Initial jobless claims came in at 529,000, lower than expected. Personal spending came in down 1%, the most in seven years, but in line with expectations. Durable goods came in down 6.2%, which is probably the worst news of the morning in terms of missing expectations.
The dollar is mixed this morning, and has been giving up ground lately against the euro, which stands at 1.2931 this morning and the British pound, at 1.528. The weakness lately has been caused by expectations of more massive infusions of cash from the government to try and keep the economy from slipping further into recession. It is still well off its lows of last June and July, but we expect the dollar to slide, and potentially buckle by this time next year as the weight of the massive debt the government has been adding to its balance sheet. Our recommendation on forecasting the dollar’s performance is to follow Jim Rogers, who has been buying the yen lately, and assets like sugar.
The softening dollar will help buoy oil prices, which are up $0.92 this morning to $51.69. Despite the universally accepted forecast of a recessing global economy, we think the adjustment in oil prices is overdone. To be sure, the U.S. which represents 25% of global oil consumption will see its appetite shrink in 2009, but China, which only represents 6% of global oil consumption, is still growing at 9% per year, and it is busy adding stimulus to get that growth back into double-digit territory. In China, only about 4 in 100 drive cars. In the U.S. about 70 in 100 drive cars. The simple fact that Chinese penetration will continue to move towards the same rate of penetration as in the U.S. should be enough to temper bearishness in oil.

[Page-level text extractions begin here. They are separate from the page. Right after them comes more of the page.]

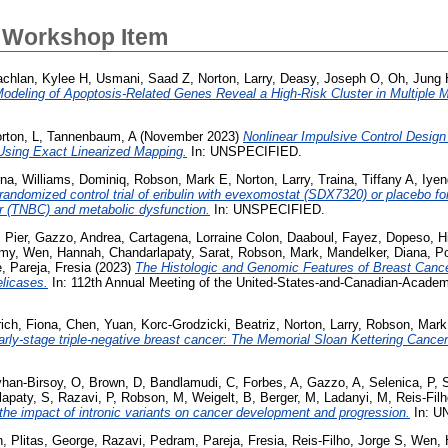
 Workshop Item
chlan, Kylee H
,
Usmani, Saad Z
,
Norton, Larry
,
Deasy, Joseph O
,
Oh, Jung 
odeling of Apoptosis-Related Genes Reveal a High-Risk Cluster in Multiple 
rton, L
,
Tannenbaum, A
(November 2023)
Nonlinear Impulsive Control Design
sing Exact Linearized Mapping.
In: UNSPECIFIED.
rna
,
Williams, Dominiq
,
Robson, Mark E
,
Norton, Larry
,
Traina, Tiffany A
,
Iyen
domized control trial of eribulin with evexomostat (SDX7320) or placebo for
er (TNBC) and metabolic dysfunction.
In: UNSPECIFIED.
 Pier
,
Gazzo, Andrea
,
Cartagena, Lorraine Colon
,
Daaboul, Fayez
,
Dopeso, Hi
Amy
,
Wen, Hannah
,
Chandarlapaty, Sarat
,
Robson, Mark
,
Mandelker, Diana
,
Po
e
,
Pareja, Fresia
(2023)
The Histologic and Genomic Features of Breast Canc
licases.
In: 112th Annual Meeting of the United-States-and-Canadian-Acade
ich, Fiona
,
Chen, Yuan
,
Korc-Grodzicki, Beatriz
,
Norton, Larry
,
Robson, Mark
early-stage triple-negative breast cancer: The Memorial Sloan Kettering Cance
han-Birsoy, O
,
Brown, D
,
Bandlamudi, C
,
Forbes, A
,
Gazzo, A
,
Selenica, P
,
lapaty, S
,
Razavi, P
,
Robson, M
,
Weigelt, B
,
Berger, M
,
Ladanyi, M
,
Reis-Fil
he impact of intronic variants on cancer development and progression.
In: U
n
,
Plitas, George
,
Razavi, Pedram
,
Pareja, Fresia
,
Reis-Filho, Jorge S
,
Wen, 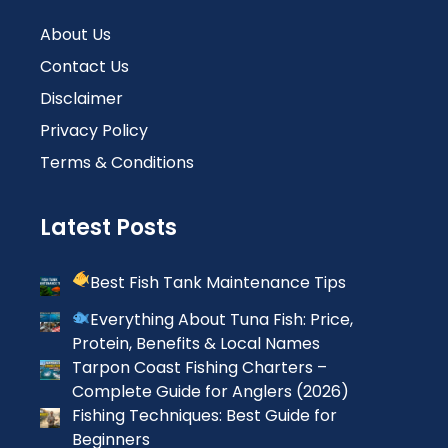
About Us
Contact Us
Disclaimer
Privacy Policy
Terms & Conditions
Latest Posts
Best Fish Tank Maintenance Tips
Everything About Tuna Fish: Price,
Protein, Benefits & Local Names
Tarpon Coast Fishing Charters –
Complete Guide for Anglers (2026)
Fishing Techniques: Best Guide for
Beginners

In international markets, China cut its rates 1.08%, the largest rate cut in 11 years, to stimulate growth. Its economy is still expected to expand by at least 9% this year. The EU governments are discussing a €200 billion ($256.22 billion) stimulus package in a 2-year European Economic Recovery Plan. Poland’s jobless rate declined slightly to 8.8% in October, down 0.1% from September. The World Bank said this morning that Bangladesh will likely miss its 6.5% growth targets this year, with a worse-case scenario of 4.9% growth. Germany’s Chancellor Merkel said that the country is facing a tough year in 2009. Its growth forecast for next year ranges from 0.2% and into negative territory by most economists. Singapore’s manufacturing activity fell 13% in October on a Y/Y basis.
On the corporate front,
· John Deere (NYSE:DE: Summary, Messages, Articles) reported Q4 revenue of $7.41 billion, a 21% Y/Y increase, and earnings of $345 million, or $0.81 per share, compared with earnings of $422.1 million, or $0.94 per share in the same period last year;
· Fitch Ratings cut Toyota’s (NYSE:TM: Summary, Messages, Articles) rating to “AA” from “AAA” citing the slump in the global auto market, the surging yen and higher material costs;
In terms of what we expect in today’s session, light trading ahead of Thanksgiving and a lower close with traders left to ponder all of the negative consumer confidence, lower retail expectations, continued dour labor conditions and contemplate GDP forecasts for the Q4 and whether all of the stimulus that the government has been throwing at the economy will achieve its purpose.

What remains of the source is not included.